Mentoring group celebrates second anniversary
Some of the young men honored in Saturday’s Boys to Kings Mentoring Alliance second anniversary celebration included, front row, from left, Keynie Williams, Venice Taylor, Zamari Mewborn and Keyonta Mumford; back row, ChrisStyle Hooker, Alijah Garner, Kamden Sutton and Bryan Fields. Photo by William ‘Bud’ Hardy / Neuse News
When Kenyari Fields moved back home to Kinston from Dallas a little more than two years ago, he wanted to become part of a community that helped its young men become good citizens.
Saturday, the organization he helped create to fulfill the vision – Boys to Kings Mentoring Alliance – celebrated its two-year anniversary with an impressive program at The Gate. The event included an introduction to some of the young men in the program, music from God’s Gifts (a quintet of Gate young women) and testimonials from parents and community leaders.
One of the community leaders – Kinston Mayor Pro Tem Felicia Solomon – praised Fields, his vision and the young men who are part of the Boys to Kings.
“It’s all about this right here,” Solomon said, pointing to the table where eight of the Boys to Kings students sat. “We salute you, we love you and we humble ourselves for you. Continue to do great.”
The keynote speaker was Tameeka Tolliver, a senior clinical regulatory specialist from Durham and mother of three, who helped Fields develop the program two years ago.
“We all come from different backgrounds but life has a way of making us feel a little bit powerless,” she said. “Our kids, especially brown boys in America, the imagery of powerlessness is very profound. It’s important they see men like these doing great things.”
Fields is a former Lenoir County Public Schools teacher who is now the multicultural outreach director for the East Carolina Council of the Boy Scouts of America. But when he got back to Kinston in 2016, he said he felt called to help young men in Kinston.
“God put me in a leadership role to help develop something important,” Fields said. “The kids have all been phenomenal.”

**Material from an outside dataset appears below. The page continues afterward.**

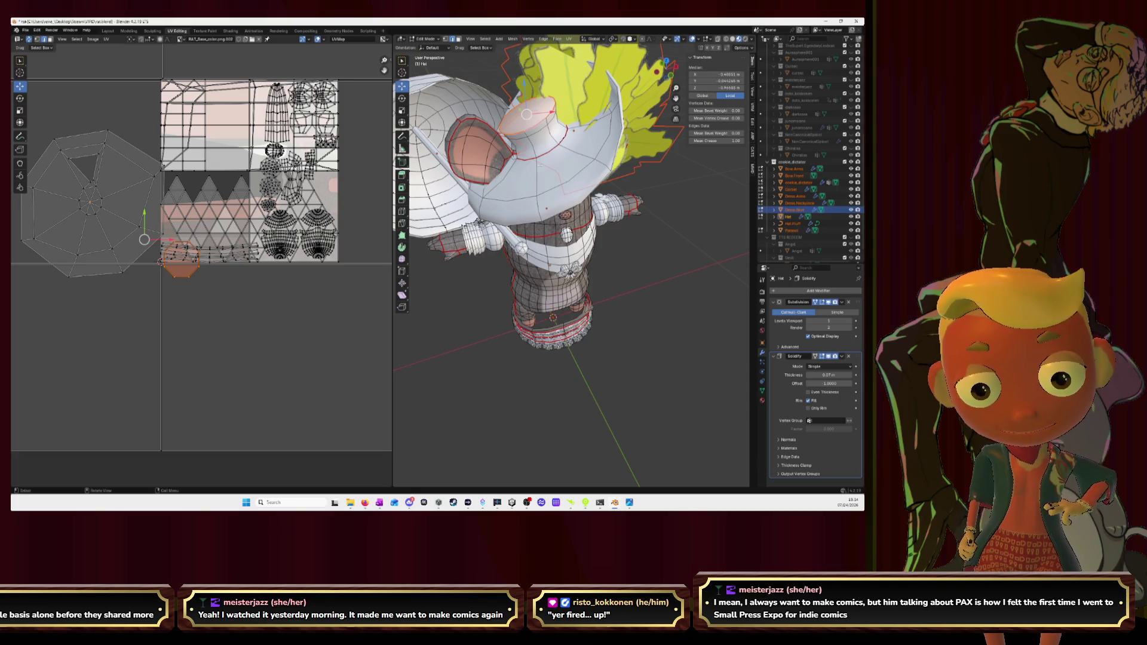
Step: Mark a second set of hat cap edges as seams
{"action": "left_click", "coordinate": [534, 129]}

He said the boys meet twice a month on a Saturday in the Jack Rountree community for mentoring sessions. They discuss STEM – Science, Techonology, Engineering and Mathematics – subjects in which Fields has experts such as doctors and scientists to describe their vocations. He also feeds the young men at these meetings and has recreation activities for them.
The program regularly serves more than two dozen boys right now. He envisions a bright future for the mentoring alliance – which includes possible expansion.
“The goal for Boys to Kings is to remain humble and allow God to design a path,” Fields said. “Whatever He sees fit, we’ll do it. We want to make sure our foundation is solid here in Kinston and then perhaps expand it throughout Eastern North Carolina."